The AG has also documented “matters such as suppliers not having valid tax clearance certificates, quotation and competitive bidding processes not being correctly applied.. conflicts of interest, and the awarding of a contract in the health sector to a supplier with no previous history of supplying or delivering PPE.”

Many beneficiaries of such tenders have familial connections to ruling politicians. To prevent such corruption, COSATU had demanded that the families of politicians should be barred from conducting business with any government departments.

However, at the NEDLAC negotiations, the government strongly resisted this demand, arguing that it would be a violation of the constitutional rights of the family members of politicians.

COSATU argued that such a measure to prevent the conflict of interest is well within the constitutional framework. The union said that government officials could always resign if they felt the businesses of family members was a higher priority.

After the discussion, NEDLAC consulted the law firm Cheadle Thompson & Haysom, which said that South Africa’s constitutional framework does permit the imposition of such a restriction. The government, nevertheless, has remained reluctant.

Government refuses to honor wage commitments

In parallel to these disputes at NEDLAC, discussions also reached a deadlock at the Public Service Coordinating Bargaining Council (PSCBC). These were over the government’s refusal to honor the wage agreement it had signed with the unions representing employees in public service. Titled Resolution 1 of 2018, this agreement specifies the pay hikes the government had committed to for the years 2018/19, 2019/20 and 2020/21.

The pay hike agreed for the latter, which was supposed to be effected from April 1, was Consumer Price Index (CPI) +1% for employees Level 1 to 7, +0.5% for those employed at Level 8 to 10, and an amount equal to the CPI for Level 11 to 12. Soon after this date, when the government had failed to affect the hike, COSATU had taken the matter to PSCBC.

After months of negotiation, in August, the National Treasury, in an outright violation of the agreement, said in its guidelines: “No additional funding will be made available to directly fund costs associated with implementing the last leg of PSCBC Resolution 1 of 2018. No adjustment to salaries should be effected in 2020/21.”

The following month, the government also approached the labor court, seeking an order declaring the wage agreement null and void. “They say it costs 37 billion rands to honor the wage agreement, and that they cannot budget it. But they are losing much more on corruption… 80 billion rands is lost to illicit financial flows every year according to the State Security Agency,” Pamla argued.

“The only real way to stop this”, he said, “is by imposing capital controls. But the government has refused to do it, because it is running a corporate welfare state.”

Its refusal to impose capital controls has turned South Africa’s economy into what he calls a “casino economy”, in which capital gambles on the market and leaves with the booty at will. And the burden of the crisis left behind as a result is shifted on to the shoulders of the working class by the government’s policy of austerity.

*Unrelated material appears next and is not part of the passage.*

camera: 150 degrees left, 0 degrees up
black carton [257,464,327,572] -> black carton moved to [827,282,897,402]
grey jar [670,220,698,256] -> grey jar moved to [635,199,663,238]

“A class-war long overdue”

Due to all these reasons, COSATU has finally come to characterize the ANC as a “class-collaborationist” party which “betrayed the working class.”

COSATU has called upon all the trade unions to unite in a common struggle, not only for the limited purpose of the general strike on October 7, but to “fight the class-war that has been long overdue,” said Pamla.

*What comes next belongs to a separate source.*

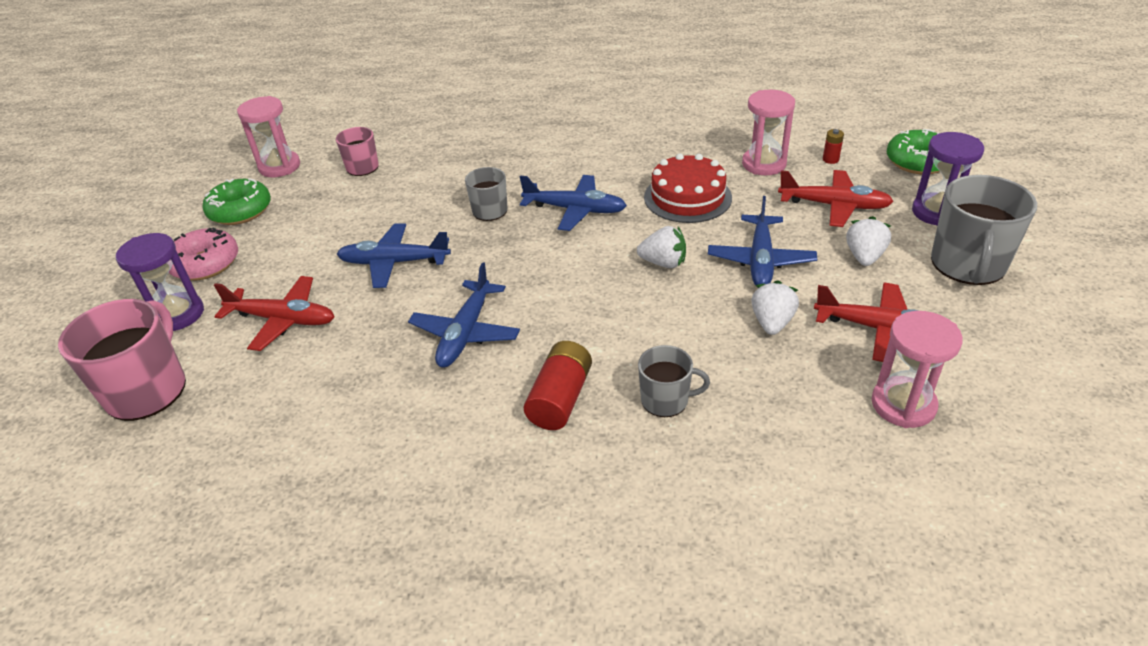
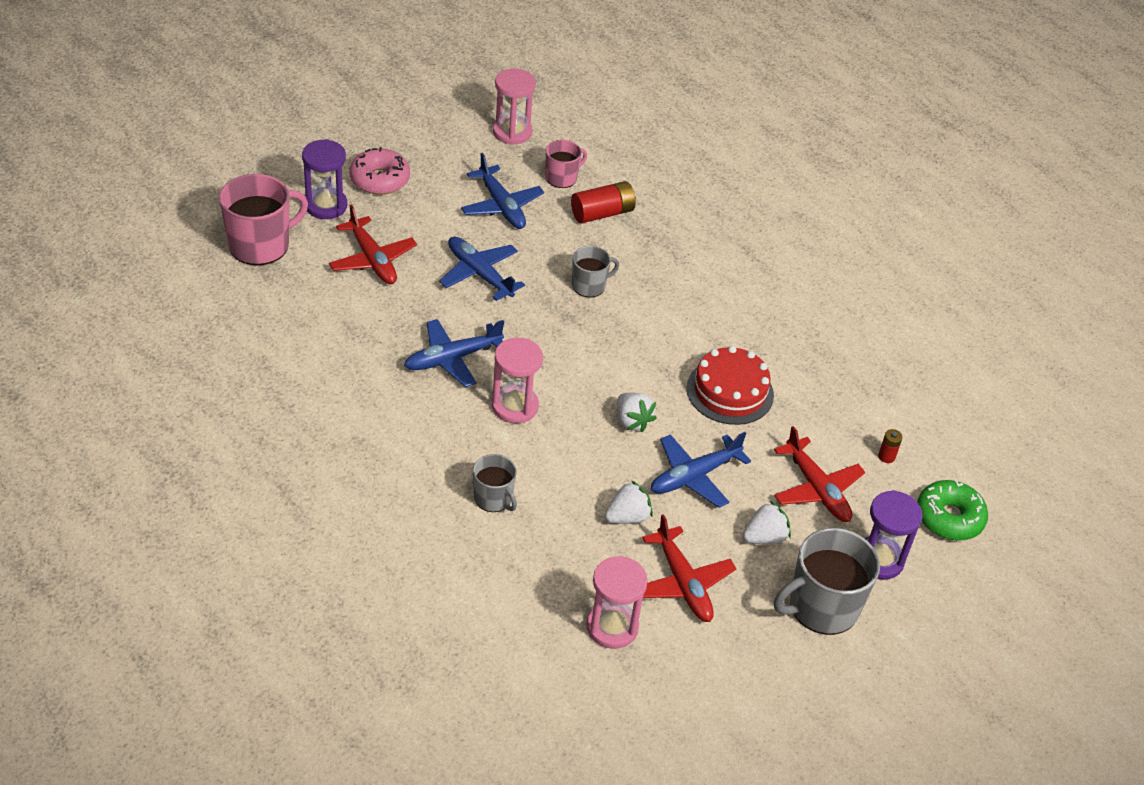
camera: 40 degrees right, 5 degrees up
green donut [203,178,271,225] -> none
blue plane [520,175,627,231] -> blue plane moved to [461,153,544,229]
red battery [524,341,592,430] -> red battery moved to [571,181,636,224]
pink hourglass [742,90,795,175] -> pink hourglass moved to [492,338,543,423]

The General Industries Workers Union of South Africa (GIWUSA) was the first of the SAFTU affiliates to declare “full support” to COSATU’s call.

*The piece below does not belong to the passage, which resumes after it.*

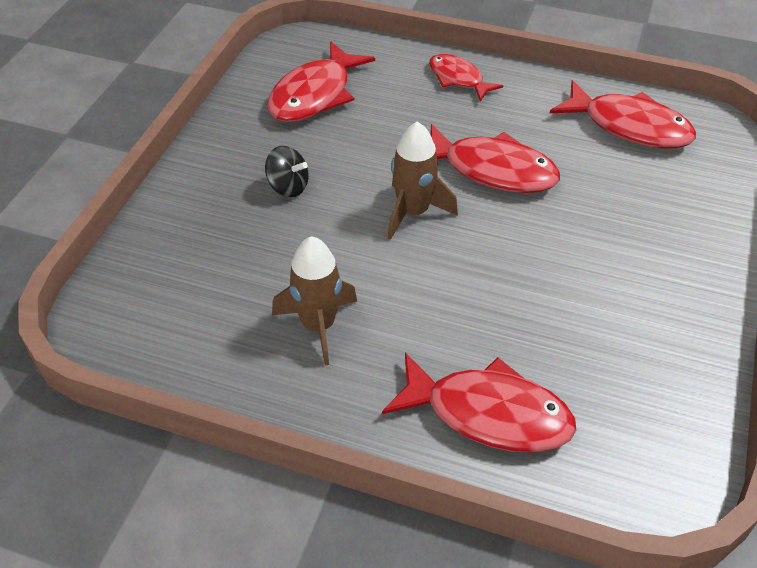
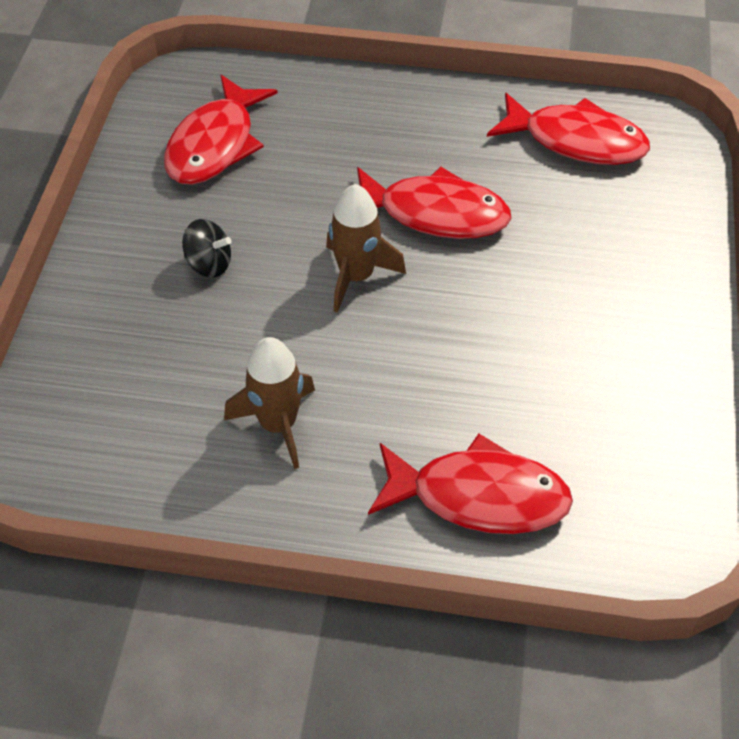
camera: 10 degrees left, 5 degrees up
red fish [429,54,503,102] -> none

“GIWUSA is encouraged that COSATU is becoming conscious of the class character of the ANC government and will not defer to it the historic demands of the working class. GIWUSA hopes that this decisive action shall spark the beginning of a sustained collaboration between the two biggest federations in the country,” its statement reads, calling on all SAFTU affiliated unions to mobilize.

“History is calling us to act decisively and we dare not fail.”